### EXERCISE DESCRIPTION
Only one stretch of the material below is wanted: everything from the line containing "Figure 19. Streamlines" down to the line containing "Figure 1. Growth", both ends included. Repeat it exactly and skip the pictures.

### GIVEN ENTRIES
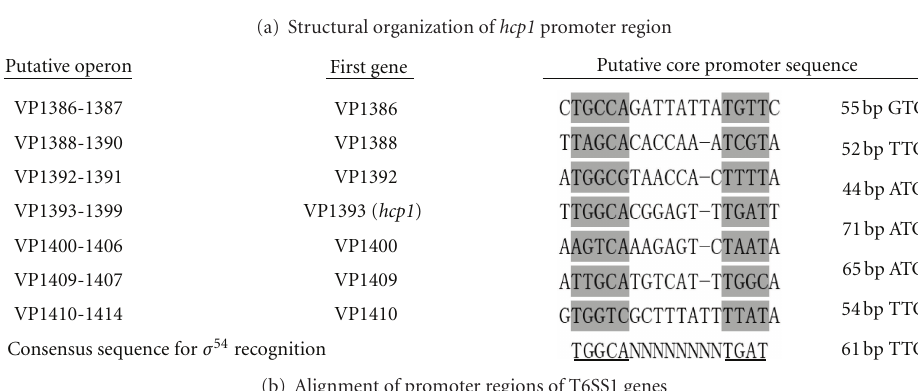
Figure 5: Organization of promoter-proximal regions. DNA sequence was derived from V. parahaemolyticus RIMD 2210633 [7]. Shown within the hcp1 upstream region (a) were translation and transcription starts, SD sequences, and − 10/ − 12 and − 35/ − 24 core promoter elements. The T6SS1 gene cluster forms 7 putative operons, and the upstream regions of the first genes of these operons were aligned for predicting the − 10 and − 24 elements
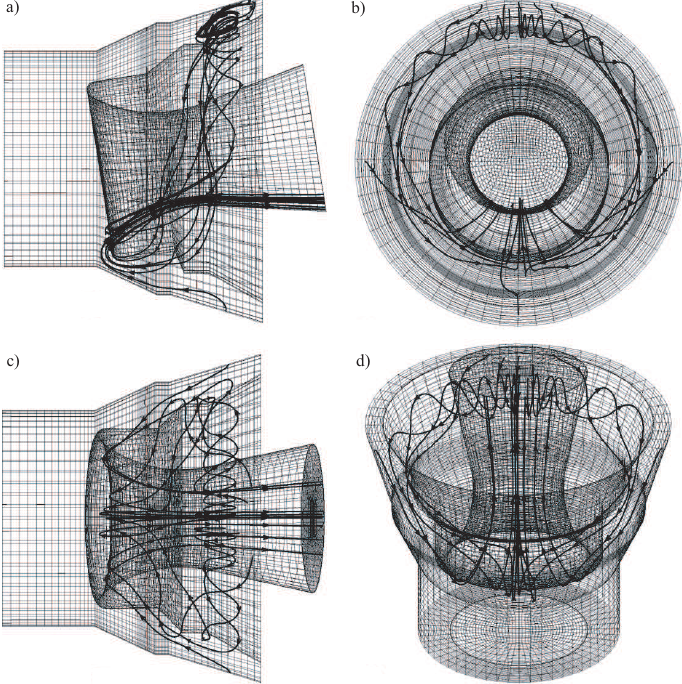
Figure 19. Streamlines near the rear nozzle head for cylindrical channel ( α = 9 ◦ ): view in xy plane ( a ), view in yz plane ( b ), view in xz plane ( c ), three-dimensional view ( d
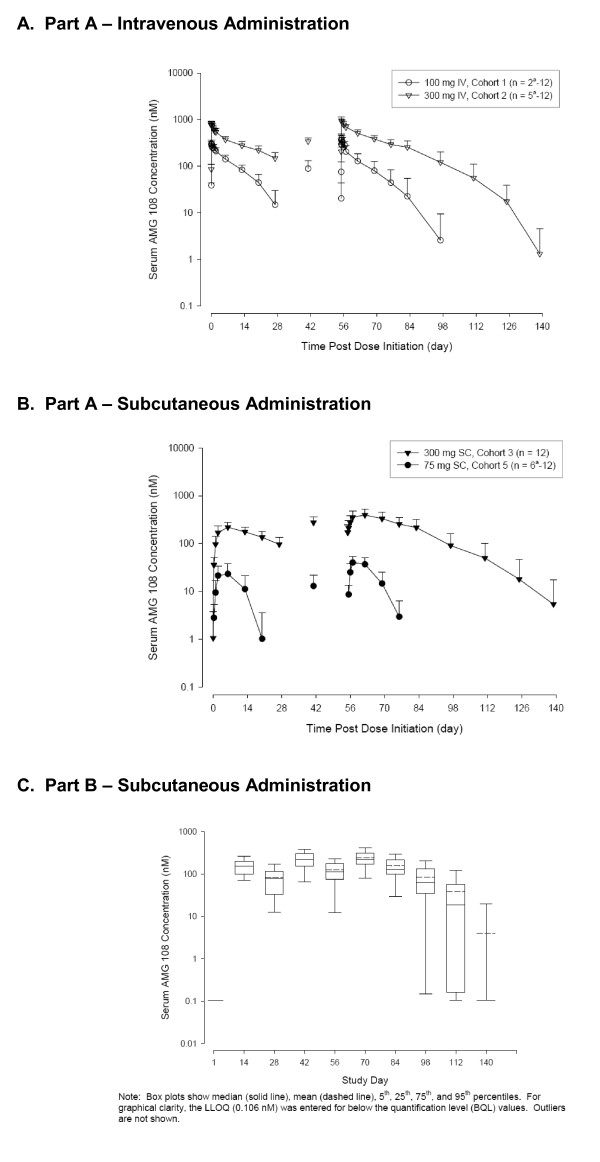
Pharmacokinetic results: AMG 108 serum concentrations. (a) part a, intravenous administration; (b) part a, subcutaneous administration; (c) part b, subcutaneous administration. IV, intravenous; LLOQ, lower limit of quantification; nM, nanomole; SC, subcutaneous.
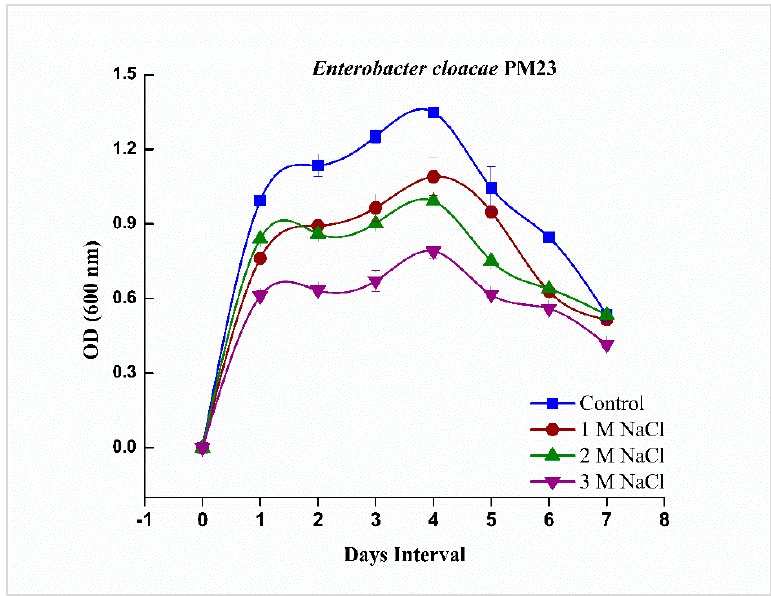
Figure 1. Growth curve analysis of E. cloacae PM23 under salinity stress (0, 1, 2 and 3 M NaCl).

* * *

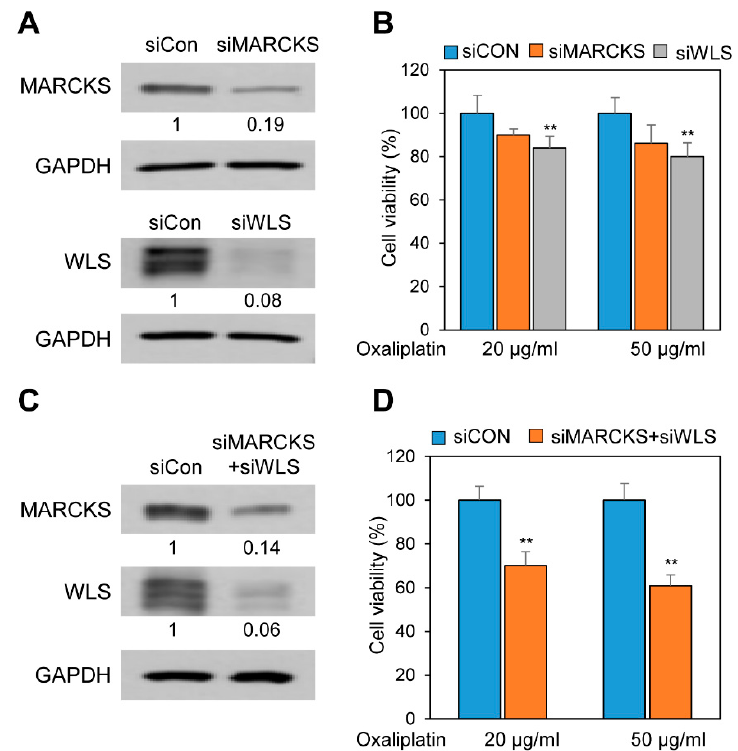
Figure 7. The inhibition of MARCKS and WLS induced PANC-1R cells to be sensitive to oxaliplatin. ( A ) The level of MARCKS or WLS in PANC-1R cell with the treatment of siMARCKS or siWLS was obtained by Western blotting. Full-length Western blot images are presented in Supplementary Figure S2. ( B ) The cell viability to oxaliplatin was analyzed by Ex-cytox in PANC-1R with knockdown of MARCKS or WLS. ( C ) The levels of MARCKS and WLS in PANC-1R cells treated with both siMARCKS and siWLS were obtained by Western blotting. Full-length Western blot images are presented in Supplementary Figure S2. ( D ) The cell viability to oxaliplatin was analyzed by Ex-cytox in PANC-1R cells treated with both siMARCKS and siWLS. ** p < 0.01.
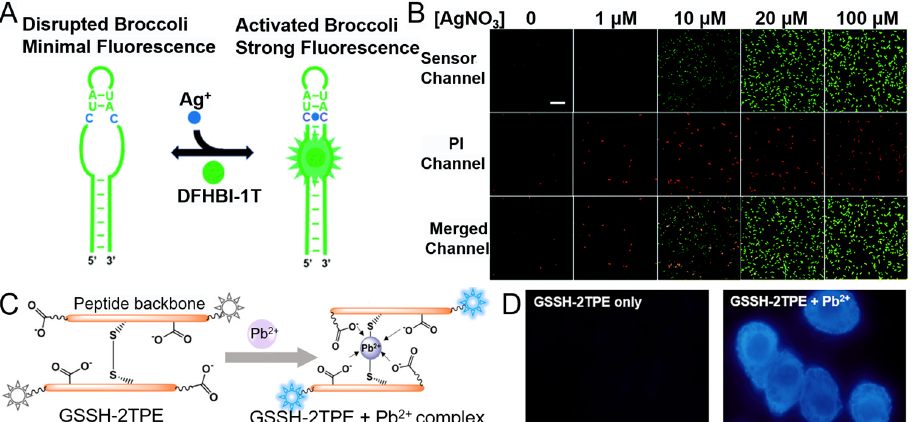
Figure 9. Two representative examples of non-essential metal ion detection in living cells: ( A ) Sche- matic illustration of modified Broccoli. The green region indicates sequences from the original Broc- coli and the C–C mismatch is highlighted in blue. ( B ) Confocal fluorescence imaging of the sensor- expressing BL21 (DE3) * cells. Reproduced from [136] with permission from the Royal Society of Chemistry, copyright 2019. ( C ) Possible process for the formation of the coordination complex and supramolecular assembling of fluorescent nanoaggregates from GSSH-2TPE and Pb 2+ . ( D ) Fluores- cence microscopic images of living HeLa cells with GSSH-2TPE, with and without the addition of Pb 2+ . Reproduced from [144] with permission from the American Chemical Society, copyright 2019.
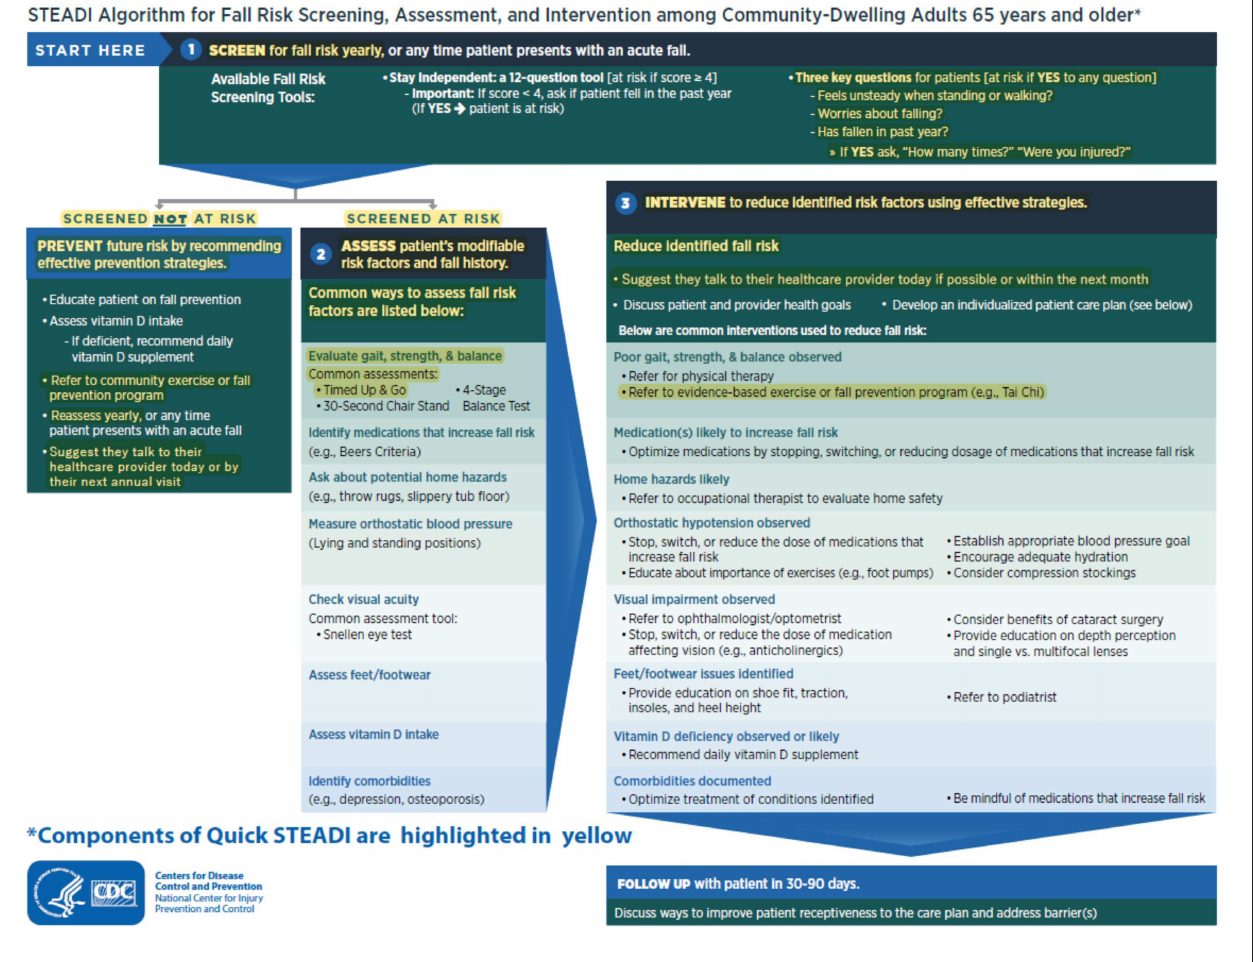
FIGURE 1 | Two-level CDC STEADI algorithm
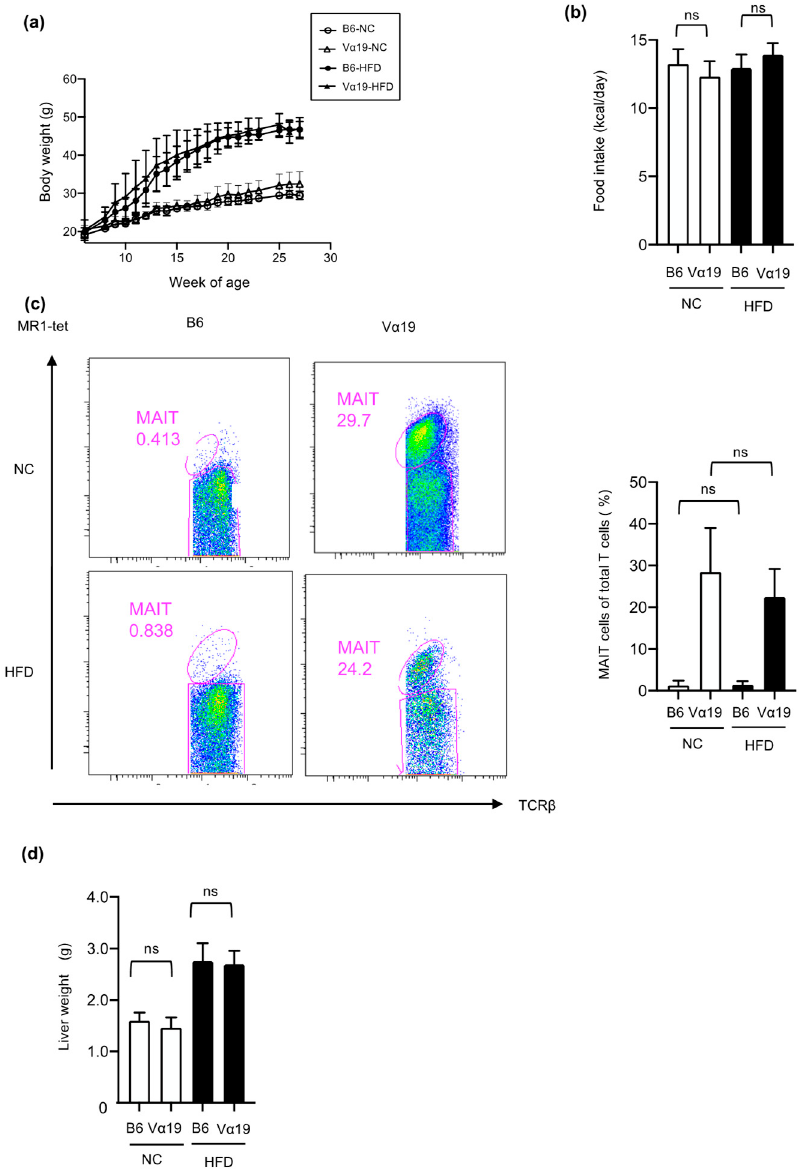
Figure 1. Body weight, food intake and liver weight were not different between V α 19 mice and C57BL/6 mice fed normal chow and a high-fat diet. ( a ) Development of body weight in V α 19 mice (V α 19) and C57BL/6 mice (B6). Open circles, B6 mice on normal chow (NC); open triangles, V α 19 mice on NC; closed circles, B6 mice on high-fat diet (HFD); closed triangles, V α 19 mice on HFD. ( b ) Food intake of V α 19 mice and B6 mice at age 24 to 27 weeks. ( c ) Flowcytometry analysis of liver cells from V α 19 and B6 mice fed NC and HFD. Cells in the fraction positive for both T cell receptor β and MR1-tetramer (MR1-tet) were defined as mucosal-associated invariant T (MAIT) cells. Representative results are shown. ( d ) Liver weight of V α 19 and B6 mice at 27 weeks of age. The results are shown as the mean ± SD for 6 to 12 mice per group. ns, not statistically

==

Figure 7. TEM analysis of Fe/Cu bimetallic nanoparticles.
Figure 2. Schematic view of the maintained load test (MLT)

### EXERCISE OUTPUT
Figure 19. Streamlines near the rear nozzle head for cylindrical channel ( α = 9 ◦ ): view in xy plane ( a ), view in yz plane ( b ), view in xz plane ( c ), three-dimensional view ( d
Pharmacokinetic results: AMG 108 serum concentrations. (a) part a, intravenous administration; (b) part a, subcutaneous administration; (c) part b, subcutaneous administration. IV, intravenous; LLOQ, lower limit of quantification; nM, nanomole; SC, subcutaneous.
Figure 1. Growth curve analysis of E. cloacae PM23 under salinity stress (0, 1, 2 and 3 M NaCl).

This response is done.